YOUR INSTRUCTIONS => Write out every line of the material below, keeping each one exactly as it appears.

PROVIDED RECORDS =>
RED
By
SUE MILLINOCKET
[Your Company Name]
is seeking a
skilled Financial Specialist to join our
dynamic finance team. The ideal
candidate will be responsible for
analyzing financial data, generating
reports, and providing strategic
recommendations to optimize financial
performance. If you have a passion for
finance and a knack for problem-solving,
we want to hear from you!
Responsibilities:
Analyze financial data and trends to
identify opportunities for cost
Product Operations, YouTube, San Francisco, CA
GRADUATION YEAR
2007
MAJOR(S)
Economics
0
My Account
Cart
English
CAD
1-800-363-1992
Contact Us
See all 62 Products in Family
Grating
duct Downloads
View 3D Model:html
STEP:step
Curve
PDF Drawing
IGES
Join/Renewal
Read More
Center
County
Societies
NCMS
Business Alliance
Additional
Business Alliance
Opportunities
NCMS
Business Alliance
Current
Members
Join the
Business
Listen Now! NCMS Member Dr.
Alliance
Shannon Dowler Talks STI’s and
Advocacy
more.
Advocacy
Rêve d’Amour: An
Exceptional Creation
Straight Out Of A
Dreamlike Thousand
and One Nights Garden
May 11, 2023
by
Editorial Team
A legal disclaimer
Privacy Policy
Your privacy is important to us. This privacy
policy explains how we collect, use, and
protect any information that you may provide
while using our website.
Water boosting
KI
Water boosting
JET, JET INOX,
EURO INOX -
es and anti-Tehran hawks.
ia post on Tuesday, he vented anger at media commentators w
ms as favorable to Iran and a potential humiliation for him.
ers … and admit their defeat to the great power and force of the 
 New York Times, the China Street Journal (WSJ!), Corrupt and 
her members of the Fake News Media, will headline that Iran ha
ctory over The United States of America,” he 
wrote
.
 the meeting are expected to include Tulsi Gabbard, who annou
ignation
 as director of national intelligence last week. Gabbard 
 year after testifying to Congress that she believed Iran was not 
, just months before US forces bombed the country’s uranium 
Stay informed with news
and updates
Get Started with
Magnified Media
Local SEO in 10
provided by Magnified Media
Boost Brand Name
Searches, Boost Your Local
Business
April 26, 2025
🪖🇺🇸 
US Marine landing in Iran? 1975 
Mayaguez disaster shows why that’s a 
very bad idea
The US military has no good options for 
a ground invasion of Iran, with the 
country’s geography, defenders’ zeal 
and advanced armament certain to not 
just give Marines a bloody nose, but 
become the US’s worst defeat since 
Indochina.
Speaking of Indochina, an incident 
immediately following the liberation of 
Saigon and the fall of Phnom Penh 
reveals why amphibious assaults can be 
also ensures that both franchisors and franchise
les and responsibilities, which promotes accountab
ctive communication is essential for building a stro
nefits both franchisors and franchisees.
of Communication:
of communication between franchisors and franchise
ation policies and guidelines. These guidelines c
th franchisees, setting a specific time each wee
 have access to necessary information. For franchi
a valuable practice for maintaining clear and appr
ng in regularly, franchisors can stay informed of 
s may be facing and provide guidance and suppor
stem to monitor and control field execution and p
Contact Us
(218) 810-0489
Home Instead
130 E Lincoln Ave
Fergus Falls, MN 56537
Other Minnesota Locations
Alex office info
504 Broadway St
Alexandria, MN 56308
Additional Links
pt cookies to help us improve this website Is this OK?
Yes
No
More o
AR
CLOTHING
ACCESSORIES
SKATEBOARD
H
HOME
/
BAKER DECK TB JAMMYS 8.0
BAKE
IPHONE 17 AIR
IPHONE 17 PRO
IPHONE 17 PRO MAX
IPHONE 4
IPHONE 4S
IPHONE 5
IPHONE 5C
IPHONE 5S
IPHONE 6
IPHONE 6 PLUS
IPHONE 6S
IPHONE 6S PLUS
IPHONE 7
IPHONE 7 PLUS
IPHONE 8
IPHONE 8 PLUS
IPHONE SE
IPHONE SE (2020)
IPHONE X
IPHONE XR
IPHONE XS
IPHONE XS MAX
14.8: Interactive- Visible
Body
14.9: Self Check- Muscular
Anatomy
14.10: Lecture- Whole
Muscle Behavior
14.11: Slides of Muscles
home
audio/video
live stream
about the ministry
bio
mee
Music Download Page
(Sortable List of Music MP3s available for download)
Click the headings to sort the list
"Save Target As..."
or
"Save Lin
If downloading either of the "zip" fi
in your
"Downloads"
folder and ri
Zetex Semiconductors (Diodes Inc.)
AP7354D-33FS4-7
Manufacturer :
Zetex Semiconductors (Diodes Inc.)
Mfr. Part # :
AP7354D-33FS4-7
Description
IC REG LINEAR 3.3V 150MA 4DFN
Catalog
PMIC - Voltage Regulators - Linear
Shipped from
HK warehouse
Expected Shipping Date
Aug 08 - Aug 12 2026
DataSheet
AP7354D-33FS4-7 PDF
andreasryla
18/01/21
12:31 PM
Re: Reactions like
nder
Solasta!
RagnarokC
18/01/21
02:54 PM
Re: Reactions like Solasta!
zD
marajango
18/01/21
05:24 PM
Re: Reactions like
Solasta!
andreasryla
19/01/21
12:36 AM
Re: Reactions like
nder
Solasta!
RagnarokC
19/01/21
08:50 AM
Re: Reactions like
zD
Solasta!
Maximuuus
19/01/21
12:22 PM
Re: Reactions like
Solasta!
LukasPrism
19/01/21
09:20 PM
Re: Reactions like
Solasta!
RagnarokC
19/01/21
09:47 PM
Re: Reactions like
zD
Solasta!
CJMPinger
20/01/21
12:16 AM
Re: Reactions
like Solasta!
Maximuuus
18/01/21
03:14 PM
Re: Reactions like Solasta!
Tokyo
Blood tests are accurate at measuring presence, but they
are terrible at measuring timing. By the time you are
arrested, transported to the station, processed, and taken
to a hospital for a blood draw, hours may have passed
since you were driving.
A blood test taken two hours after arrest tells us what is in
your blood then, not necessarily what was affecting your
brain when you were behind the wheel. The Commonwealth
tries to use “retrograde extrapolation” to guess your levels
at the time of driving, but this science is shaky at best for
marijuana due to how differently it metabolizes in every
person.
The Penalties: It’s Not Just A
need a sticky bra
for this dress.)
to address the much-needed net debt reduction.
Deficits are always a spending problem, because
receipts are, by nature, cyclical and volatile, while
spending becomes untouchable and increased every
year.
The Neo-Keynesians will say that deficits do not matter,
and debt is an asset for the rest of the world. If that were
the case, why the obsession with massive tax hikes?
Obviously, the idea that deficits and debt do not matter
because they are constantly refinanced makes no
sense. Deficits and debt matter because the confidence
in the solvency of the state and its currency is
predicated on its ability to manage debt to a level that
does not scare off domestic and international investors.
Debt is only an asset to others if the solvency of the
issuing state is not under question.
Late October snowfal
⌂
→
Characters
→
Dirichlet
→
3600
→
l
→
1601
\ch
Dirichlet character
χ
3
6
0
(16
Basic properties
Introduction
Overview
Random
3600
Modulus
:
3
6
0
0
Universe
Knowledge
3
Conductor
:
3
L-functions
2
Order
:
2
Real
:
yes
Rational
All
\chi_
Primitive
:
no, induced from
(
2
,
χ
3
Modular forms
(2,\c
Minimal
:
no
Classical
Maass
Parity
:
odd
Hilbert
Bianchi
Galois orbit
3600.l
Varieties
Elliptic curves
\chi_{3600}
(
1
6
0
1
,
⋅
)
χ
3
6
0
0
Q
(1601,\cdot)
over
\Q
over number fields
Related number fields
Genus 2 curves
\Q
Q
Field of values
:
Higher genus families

TASK RESULT =>
RED
By
SUE MILLINOCKET
[Your Company Name]
is seeking a
skilled Financial Specialist to join our
dynamic finance team. The ideal
candidate will be responsible for
analyzing financial data, generating
reports, and providing strategic
recommendations to optimize financial
performance. If you have a passion for
finance and a knack for problem-solving,
we want to hear from you!
Responsibilities:
Analyze financial data and trends to
identify opportunities for cost
Product Operations, YouTube, San Francisco, CA
GRADUATION YEAR
2007
MAJOR(S)
Economics
0
My Account
Cart
English
CAD
1-800-363-1992
Contact Us
See all 62 Products in Family
Grating
duct Downloads
View 3D Model:html
STEP:step
Curve
PDF Drawing
IGES
Join/Renewal
Read More
Center
County
Societies
NCMS
Business Alliance
Additional
Business Alliance
Opportunities
NCMS
Business Alliance
Current
Members
Join the
Business
Listen Now! NCMS Member Dr.
Alliance
Shannon Dowler Talks STI’s and
Advocacy
more.
Advocacy
Rêve d’Amour: An
Exceptional Creation
Straight Out Of A
Dreamlike Thousand
and One Nights Garden
May 11, 2023
by
Editorial Team
A legal disclaimer
Privacy Policy
Your privacy is important to us. This privacy
policy explains how we collect, use, and
protect any information that you may provide
while using our website.
Water boosting
KI
Water boosting
JET, JET INOX,
EURO INOX -
es and anti-Tehran hawks.
ia post on Tuesday, he vented anger at media commentators w
ms as favorable to Iran and a potential humiliation for him.
ers … and admit their defeat to the great power and force of the 
 New York Times, the China Street Journal (WSJ!), Corrupt and 
her members of the Fake News Media, will headline that Iran ha
ctory over The United States of America,” he 
wrote
.
 the meeting are expected to include Tulsi Gabbard, who annou
ignation
 as director of national intelligence last week. Gabbard 
 year after testifying to Congress that she believed Iran was not 
, just months before US forces bombed the country’s uranium 
Stay informed with news
and updates
Get Started with
Magnified Media
Local SEO in 10
provided by Magnified Media
Boost Brand Name
Searches, Boost Your Local
Business
April 26, 2025
🪖🇺🇸 
US Marine landing in Iran? 1975 
Mayaguez disaster shows why that’s a 
very bad idea
The US military has no good options for 
a ground invasion of Iran, with the 
country’s geography, defenders’ zeal 
and advanced armament certain to not 
just give Marines a bloody nose, but 
become the US’s worst defeat since 
Indochina.
Speaking of Indochina, an incident 
immediately following the liberation of 
Saigon and the fall of Phnom Penh 
reveals why amphibious assaults can be 
also ensures that both franchisors and franchise
les and responsibilities, which promotes accountab
ctive communication is essential for building a stro
nefits both franchisors and franchisees.
of Communication:
of communication between franchisors and franchise
ation policies and guidelines. These guidelines c
th franchisees, setting a specific time each wee
 have access to necessary information. For franchi
a valuable practice for maintaining clear and appr
ng in regularly, franchisors can stay informed of 
s may be facing and provide guidance and suppor
stem to monitor and control field execution and p
Contact Us
(218) 810-0489
Home Instead
130 E Lincoln Ave
Fergus Falls, MN 56537
Other Minnesota Locations
Alex office info
504 Broadway St
Alexandria, MN 56308
Additional Links
pt cookies to help us improve this website Is this OK?
Yes
No
More o
AR
CLOTHING
ACCESSORIES
SKATEBOARD
H
HOME
/
BAKER DECK TB JAMMYS 8.0
BAKE
IPHONE 17 AIR
IPHONE 17 PRO
IPHONE 17 PRO MAX
IPHONE 4
IPHONE 4S
IPHONE 5
IPHONE 5C
IPHONE 5S
IPHONE 6
IPHONE 6 PLUS
IPHONE 6S
IPHONE 6S PLUS
IPHONE 7
IPHONE 7 PLUS
IPHONE 8
IPHONE 8 PLUS
IPHONE SE
IPHONE SE (2020)
IPHONE X
IPHONE XR
IPHONE XS
IPHONE XS MAX
14.8: Interactive- Visible
Body
14.9: Self Check- Muscular
Anatomy
14.10: Lecture- Whole
Muscle Behavior
14.11: Slides of Muscles
home
audio/video
live stream
about the ministry
bio
mee
Music Download Page
(Sortable List of Music MP3s available for download)
Click the headings to sort the list
"Save Target As..."
or
"Save Lin
If downloading either of the "zip" fi
in your
"Downloads"
folder and ri
Zetex Semiconductors (Diodes Inc.)
AP7354D-33FS4-7
Manufacturer :
Zetex Semiconductors (Diodes Inc.)
Mfr. Part # :
AP7354D-33FS4-7
Description
IC REG LINEAR 3.3V 150MA 4DFN
Catalog
PMIC - Voltage Regulators - Linear
Shipped from
HK warehouse
Expected Shipping Date
Aug 08 - Aug 12 2026
DataSheet
AP7354D-33FS4-7 PDF
andreasryla
18/01/21
12:31 PM
Re: Reactions like
nder
Solasta!
RagnarokC
18/01/21
02:54 PM
Re: Reactions like Solasta!
zD
marajango
18/01/21
05:24 PM
Re: Reactions like
Solasta!
andreasryla
19/01/21
12:36 AM
Re: Reactions like
nder
Solasta!
RagnarokC
19/01/21
08:50 AM
Re: Reactions like
zD
Solasta!
Maximuuus
19/01/21
12:22 PM
Re: Reactions like
Solasta!
LukasPrism
19/01/21
09:20 PM
Re: Reactions like
Solasta!
RagnarokC
19/01/21
09:47 PM
Re: Reactions like
zD
Solasta!
CJMPinger
20/01/21
12:16 AM
Re: Reactions
like Solasta!
Maximuuus
18/01/21
03:14 PM
Re: Reactions like Solasta!
Tokyo
Blood tests are accurate at measuring presence, but they
are terrible at measuring timing. By the time you are
arrested, transported to the station, processed, and taken
to a hospital for a blood draw, hours may have passed
since you were driving.
A blood test taken two hours after arrest tells us what is in
your blood then, not necessarily what was affecting your
brain when you were behind the wheel. The Commonwealth
tries to use “retrograde extrapolation” to guess your levels
at the time of driving, but this science is shaky at best for
marijuana due to how differently it metabolizes in every
person.
The Penalties: It’s Not Just A
need a sticky bra
for this dress.)
to address the much-needed net debt reduction.
Deficits are always a spending problem, because
receipts are, by nature, cyclical and volatile, while
spending becomes untouchable and increased every
year.
The Neo-Keynesians will say that deficits do not matter,
and debt is an asset for the rest of the world. If that were
the case, why the obsession with massive tax hikes?
Obviously, the idea that deficits and debt do not matter
because they are constantly refinanced makes no
sense. Deficits and debt matter because the confidence
in the solvency of the state and its currency is
predicated on its ability to manage debt to a level that
does not scare off domestic and international investors.
Debt is only an asset to others if the solvency of the
issuing state is not under question.
Late October snowfal
⌂
→
Characters
→
Dirichlet
→
3600
→
l
→
1601
\ch
Dirichlet character
χ
3
6
0
(16
Basic properties
Introduction
Overview
Random
3600
Modulus
:
3
6
0
0
Universe
Knowledge
3
Conductor
:
3
L-functions
2
Order
:
2
Real
:
yes
Rational
All
\chi_
Primitive
:
no, induced from
(
2
,
χ
3
Modular forms
(2,\c
Minimal
:
no
Classical
Maass
Parity
:
odd
Hilbert
Bianchi
Galois orbit
3600.l
Varieties
Elliptic curves
\chi_{3600}
(
1
6
0
1
,
⋅
)
χ
3
6
0
0
Q
(1601,\cdot)
over
\Q
over number fields
Related number fields
Genus 2 curves
\Q
Q
Field of values
:
Higher genus families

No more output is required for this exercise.